Solving the Mystery of Backpropagation The algorithm is quite the workhorse in the majority of widely used, human-level surpassing learning systems based on neural networks. It was popularised by the 1986 paper published in Nature authored by David Rumelhart, Geoffrey Hinton, and Ronald Williams.

The original paper concludes, “applying the procedure to various tasks shows that interesting internal representations can be constructed by gradient descent in weight-space, and this suggests that it is worth looking for more biologically plausible ways of doing gradient descent in neural networks”. Well, backpropagation might not exactly be what’s happening in our natural neuron networks, but it surely presented great results in mathematical learning systems. And this would give birth to an exciting new era of Artificial Intelligence. Backpropagation algorithm deals with a systematic method of continuously adjusting the internal parameters (weights and biases) of a neural network so that the error in the predictions made by the network will be minimum. Understanding of the inside workings of it seems vital if you are looking to work with complex applications of machine learning and deep learning.

The most clever thing about backpropagation seems to be the method used to calculate the partial derivatives of the cost function with respect to each weight and bias in the network. This paves the way to ponder even how this elegant algorithm was found for the first time. But if you carefully look at the behaviour of the neural network, there might be a systematic way of deducing the mystery of the derivatives.

Imagine the case of changing a single weight w value by a small factor Δw as shown below; Now this change will affect the immediate activation involving that weight, changing it by Δa. The change of Δa will in-turn affect all the other nodes in the following layer. And ultimately, passing through all the layers in a similar manner, Δw that started this entire change affects the final cost function. Now, this we can think of it as a forward propagation of change. In other terms, we can represent the final change in the cost of the network in terms of the first change in weights we manipulated. The change in cost as a partial derivative of the weight change performed

Now calculating this change in cost looks like a task of figuring out this term 𝜕C/𝜕w. And looking at how it has been propagated over the network, we can formulate it with respect to all the changes that took place after the first Δw. The above expression shows the change in the most immediate activation due to Δw. And this will, in turn, affect the next activations following Δa. Now here Δa can be replaced by the previous expression and you will get the expression below; We tend to see a pattern arising here. Starting from the first change in Δw, the following activations are affected by the change of activations of the previous layer. ∂a/∂a begins to be a common term to every node we pass through. Now it's clear that for every node in every layer the pattern will prevail as below; The m, n, p… terms here denote the different layers and the denotes that we sum over all the node in each layer. As as we recall the backpropagation algorithm is tasked with finding the partial derivatives of all the parameters, i.e. all the weights and biases with respect to the change in cost at the end of the network. So if we simplify the above equation, it suggests that we can formulate expressions for all the weights and biases in terms of the values of activations and weights. And this procedure of calculating the magnitude of change in every parameter, giving us a direction to follow if we want to reduce the entire magnitude of the cost in the network. The derivatives calculated gives the direction for the gradient descent. Pretty intuitive and elegant.

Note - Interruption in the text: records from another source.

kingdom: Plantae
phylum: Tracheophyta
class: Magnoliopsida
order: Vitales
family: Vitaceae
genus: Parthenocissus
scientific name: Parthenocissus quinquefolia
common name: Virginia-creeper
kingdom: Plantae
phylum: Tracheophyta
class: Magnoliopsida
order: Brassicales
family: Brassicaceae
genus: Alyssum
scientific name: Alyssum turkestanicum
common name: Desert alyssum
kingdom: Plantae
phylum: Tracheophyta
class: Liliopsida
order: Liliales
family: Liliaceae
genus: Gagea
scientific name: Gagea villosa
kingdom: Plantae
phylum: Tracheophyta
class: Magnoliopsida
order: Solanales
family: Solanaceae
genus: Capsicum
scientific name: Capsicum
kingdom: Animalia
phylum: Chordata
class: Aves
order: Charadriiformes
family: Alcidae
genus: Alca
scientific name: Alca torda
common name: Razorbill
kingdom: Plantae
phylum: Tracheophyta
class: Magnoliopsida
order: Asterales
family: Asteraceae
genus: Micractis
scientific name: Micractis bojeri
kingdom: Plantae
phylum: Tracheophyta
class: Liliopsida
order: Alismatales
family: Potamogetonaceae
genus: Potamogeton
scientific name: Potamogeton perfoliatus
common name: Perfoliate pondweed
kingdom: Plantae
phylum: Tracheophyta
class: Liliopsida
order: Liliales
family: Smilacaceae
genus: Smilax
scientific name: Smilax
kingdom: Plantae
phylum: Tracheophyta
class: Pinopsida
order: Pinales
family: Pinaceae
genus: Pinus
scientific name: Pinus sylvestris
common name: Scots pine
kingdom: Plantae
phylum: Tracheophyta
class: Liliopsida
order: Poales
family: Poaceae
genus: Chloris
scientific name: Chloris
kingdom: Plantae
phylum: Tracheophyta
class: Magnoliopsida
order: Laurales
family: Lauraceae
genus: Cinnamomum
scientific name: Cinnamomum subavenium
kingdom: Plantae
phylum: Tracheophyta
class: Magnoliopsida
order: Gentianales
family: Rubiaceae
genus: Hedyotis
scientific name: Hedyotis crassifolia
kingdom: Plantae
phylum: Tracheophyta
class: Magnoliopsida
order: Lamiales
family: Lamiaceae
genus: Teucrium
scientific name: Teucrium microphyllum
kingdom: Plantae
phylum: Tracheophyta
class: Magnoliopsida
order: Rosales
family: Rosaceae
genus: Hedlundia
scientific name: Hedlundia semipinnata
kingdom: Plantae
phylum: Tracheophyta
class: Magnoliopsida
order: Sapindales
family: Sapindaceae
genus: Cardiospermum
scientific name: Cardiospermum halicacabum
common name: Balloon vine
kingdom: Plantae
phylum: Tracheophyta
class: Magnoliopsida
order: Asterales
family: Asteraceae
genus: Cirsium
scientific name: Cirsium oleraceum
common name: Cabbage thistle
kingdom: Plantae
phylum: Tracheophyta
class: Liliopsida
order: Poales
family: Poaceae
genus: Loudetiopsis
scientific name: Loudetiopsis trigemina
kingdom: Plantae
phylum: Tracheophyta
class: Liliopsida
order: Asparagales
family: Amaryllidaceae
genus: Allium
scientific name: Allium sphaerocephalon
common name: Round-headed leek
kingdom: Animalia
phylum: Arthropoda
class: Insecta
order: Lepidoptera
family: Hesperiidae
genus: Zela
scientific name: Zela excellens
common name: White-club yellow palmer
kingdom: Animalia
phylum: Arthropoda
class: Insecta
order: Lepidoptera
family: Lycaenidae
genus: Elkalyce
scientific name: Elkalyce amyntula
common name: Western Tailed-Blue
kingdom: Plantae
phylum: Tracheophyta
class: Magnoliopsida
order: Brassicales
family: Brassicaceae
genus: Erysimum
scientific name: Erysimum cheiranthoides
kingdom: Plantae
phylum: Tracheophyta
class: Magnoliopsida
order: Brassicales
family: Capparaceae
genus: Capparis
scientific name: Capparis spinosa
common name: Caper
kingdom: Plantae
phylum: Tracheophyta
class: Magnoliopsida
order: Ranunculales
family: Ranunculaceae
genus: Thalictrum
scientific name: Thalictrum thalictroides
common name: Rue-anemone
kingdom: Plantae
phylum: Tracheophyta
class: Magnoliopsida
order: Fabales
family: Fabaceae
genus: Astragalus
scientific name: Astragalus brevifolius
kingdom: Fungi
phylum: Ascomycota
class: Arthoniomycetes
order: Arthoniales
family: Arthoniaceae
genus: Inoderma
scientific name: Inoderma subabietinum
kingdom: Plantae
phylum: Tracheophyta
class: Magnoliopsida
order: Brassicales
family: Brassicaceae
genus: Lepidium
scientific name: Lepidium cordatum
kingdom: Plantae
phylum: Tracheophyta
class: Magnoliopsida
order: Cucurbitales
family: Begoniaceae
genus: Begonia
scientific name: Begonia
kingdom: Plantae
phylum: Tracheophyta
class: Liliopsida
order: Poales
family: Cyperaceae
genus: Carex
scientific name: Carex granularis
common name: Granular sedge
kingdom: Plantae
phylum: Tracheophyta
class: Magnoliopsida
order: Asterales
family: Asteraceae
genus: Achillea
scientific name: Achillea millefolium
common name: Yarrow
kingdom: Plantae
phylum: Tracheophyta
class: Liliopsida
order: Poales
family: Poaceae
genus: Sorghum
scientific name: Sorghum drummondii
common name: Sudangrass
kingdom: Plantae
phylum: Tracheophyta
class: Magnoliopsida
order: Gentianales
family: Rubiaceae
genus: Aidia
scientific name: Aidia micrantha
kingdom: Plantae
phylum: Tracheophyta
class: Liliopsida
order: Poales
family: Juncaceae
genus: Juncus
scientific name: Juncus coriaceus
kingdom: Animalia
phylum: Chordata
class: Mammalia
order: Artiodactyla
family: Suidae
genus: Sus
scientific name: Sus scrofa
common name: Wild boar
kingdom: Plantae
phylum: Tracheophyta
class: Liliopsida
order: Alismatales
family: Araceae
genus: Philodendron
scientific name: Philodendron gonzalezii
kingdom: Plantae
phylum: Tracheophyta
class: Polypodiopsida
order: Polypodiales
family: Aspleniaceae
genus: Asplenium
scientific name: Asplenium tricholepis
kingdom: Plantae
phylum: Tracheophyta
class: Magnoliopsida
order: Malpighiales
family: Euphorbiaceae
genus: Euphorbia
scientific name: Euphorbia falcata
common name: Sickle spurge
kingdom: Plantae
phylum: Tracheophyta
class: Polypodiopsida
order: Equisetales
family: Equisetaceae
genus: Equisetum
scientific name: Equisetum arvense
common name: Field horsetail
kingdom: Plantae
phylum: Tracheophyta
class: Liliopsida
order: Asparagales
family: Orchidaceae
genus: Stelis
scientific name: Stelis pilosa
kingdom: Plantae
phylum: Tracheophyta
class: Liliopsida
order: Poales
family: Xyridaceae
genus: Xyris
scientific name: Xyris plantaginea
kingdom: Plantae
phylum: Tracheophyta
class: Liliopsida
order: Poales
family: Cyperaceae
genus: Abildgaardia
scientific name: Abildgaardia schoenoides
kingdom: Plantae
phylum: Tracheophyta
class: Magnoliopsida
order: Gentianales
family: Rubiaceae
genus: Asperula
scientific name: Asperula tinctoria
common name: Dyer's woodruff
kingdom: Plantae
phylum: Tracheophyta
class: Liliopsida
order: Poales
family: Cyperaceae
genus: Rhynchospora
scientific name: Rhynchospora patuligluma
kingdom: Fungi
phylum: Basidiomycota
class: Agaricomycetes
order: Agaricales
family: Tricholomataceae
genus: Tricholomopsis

Now, is this how David Rumelhart et. al. came up with the solution for backpropagation? Well, maybe. But the most fascinating thing about this algorithm is that how these procedures of consistently adapting to the change in cost eventually result in a parameter space that emulates the representation of input data so that it could predict/identify new instances of the same distribution.

This fact is often seen as the mystery of backpropagation, that had made critiques to call deep neural networks a black box. But are they really?

My argument is that if we systematically assess and take time to actually think about what happens during an optimisation period of a neural network, maybe we might be able to wrap our heads around it. But the many levels and levels of abstraction seems to be too much sometimes for our short term memory to withhold and formulate an overall picture of the entire process. And this is what machines are helping us to do.

My closing thoughts are, is this the best that we could come up with though? Because if you think about it, the whole process of generalisation through backpropagation is a very data-hungry and time-consuming process. Will there be more optimum ways for machines to obtain a representation of the objects of the real world? Well, these questions are right at the frontier of research. And we have never been more excited to work on them.

The ideas presented in the post are directly influenced by the book “Neural Networks and Deep Learning” by Michael A. Nielsen. Highly recommended for anyone who wants to learn deep learning from scratch.